Not too long ago, someone I love, was laid to rest in Arlington cemetery. He was given the honor that every military serviceman is given, after serving their country. As I watched them fold the flag, and kneel on one knee to present the flag to the family member, my mind drifted back to some study notes, I had written two years ago.

This post is from those notes. So, as always, grab a cup of coffee, and let’s have a conversation.

I’ve been thinking about honor; what it actually is, and what it represents.

As I look at some things in the news, and the behavior of some of our children via social media, I am beginning to see the lack of understanding we have as a nation concerning what it means to honor.

Hebraic Perspectives

Since I began to study life from a Hebraic perspective, much of what I have begun to gain has given me a deeper understanding of honor, a broader perspective of “honor killings”, and a different perspective on even the small interchanges we experience everyday.

Over the past year I have gained a deeper appreciation for why many cultures value a name and honor, above money.

Before I began to study this principle in greater detail, I felt I was respectful of my mother’s “house”. Even though I didn’t live in the actual house anymore, I understood that I represented her “house” where ever I went. It was like being an Emissary, an ambassador.

You Represent

My mother always told us when we were growing up, “you represent me when you walk out of this house”. I understood the concept, but I didn’t gain a rooted understanding until I began to study hebraic perspectives on life, this subject more specifically. As I was going about my own life, my mother’ words “you represent me”,were more important to me than I consciously realized. I would measure many of my decisions by her words. I did not realize it at the time, but she was in a high place of honor in my heart. There were things I would think about doing, that weren’t necessarily bad things, but I thought about how it would reflect on my mother, how it would reflect on our name. It was more important to choose my mother, and our name, over what may have been more convenient, and enjoyable. As I began to study from Hebraic perspectives on life, Christianity, the dynamic of family, and leadership, I found that a cord of blessing was attached to honor. (I have not read John Bevere’s book on Honor, but I hear it is a good resource)

Honor And Christianity

As a Christian, it is even more important. The world has made their own version of what a Christian should be, and I’m not that, nor am I the one who just decideds to live anyway I want to. I live the way I live, because I carry His name. I don’t want His name to be tarnished because of my behavior.
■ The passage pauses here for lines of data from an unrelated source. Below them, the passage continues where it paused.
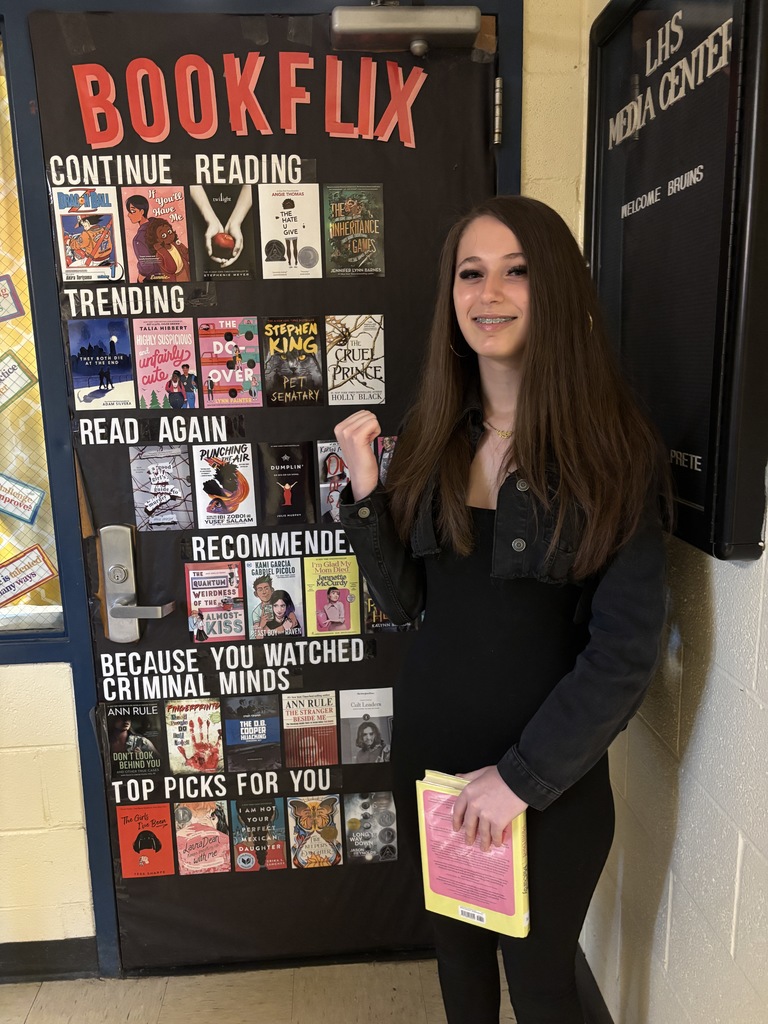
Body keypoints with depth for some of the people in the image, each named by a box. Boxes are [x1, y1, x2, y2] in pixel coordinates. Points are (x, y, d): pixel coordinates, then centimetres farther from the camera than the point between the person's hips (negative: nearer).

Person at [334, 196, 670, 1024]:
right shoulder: (429, 435, -2)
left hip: (549, 776, -3)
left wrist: (521, 776, -14)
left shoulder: (614, 450, -14)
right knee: (457, 951, 25)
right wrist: (365, 494, -15)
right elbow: (402, 601, -1)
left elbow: (624, 654, -15)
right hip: (429, 750, 4)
It’s not that Christians are not flawed, and broken just as much as the next guy, it’s the fact that I (we ) choose to be in fellowship. When my eyes were opened to the opportunity to know Yeshusa personally, I asked Him to be the influencer in my life. I made a choice. I make a choice everyday to allow those flaws and cracks in my character, to be reshaped by his love, his influence. I choose on a daily basis to grow up, to mature, and put away those things that hurt him (Yeshua). I choose to put off, put away those things that could tarnish His image.

Again I am not perfect, but to honor His name I, through and by his influences, do what is best for the name, and not my own personal agenda.

Parents And Honor

Parents understand this well from both sides of the spectrum.

As a parent we do the best we can for our children. We put off, or change behaviors that are not beneficial for our children to see, or experience, because we love them. Their needs become our priority.

As first time parents we read books, go to classes, call our parents, because we don’t want to bring any harm to our baby. We give up what we need at times, so that they can have. You may say It sounds more like love than honor, and you would be correct. To honor is to love, and to love is to honor.

When our children become teens, or young adults sometimes it is hard for them to see the spectrum of honor. They may forget you have the wisdom to guide them, and attempt to talk to you, as if you were the child. They have become adults now and may feel a sense of “being equal” this “lack of honor” comes as a shock for us as parents, as elders in our micro communities. It takes discipline to cultivate and maintain a culture of honor.

What Honor Is

Honor is a characteristic, a behavior, a responsibility, that requires continual cultivation, growth and development. Honor is love in disguise. Honor is God’s measure of maturity. Honor expressed is service. Honor spoken is words of respect or none at all. Honor given, is recognizing that those who came before you, can give you wisdom, and should be treated with the respect those years of advanced knowledge gives them.

Honor is the key that unlocks doors of blessing that touches our entire lives.

No one who intends to grow as an individual, is free from the responsibility of honor.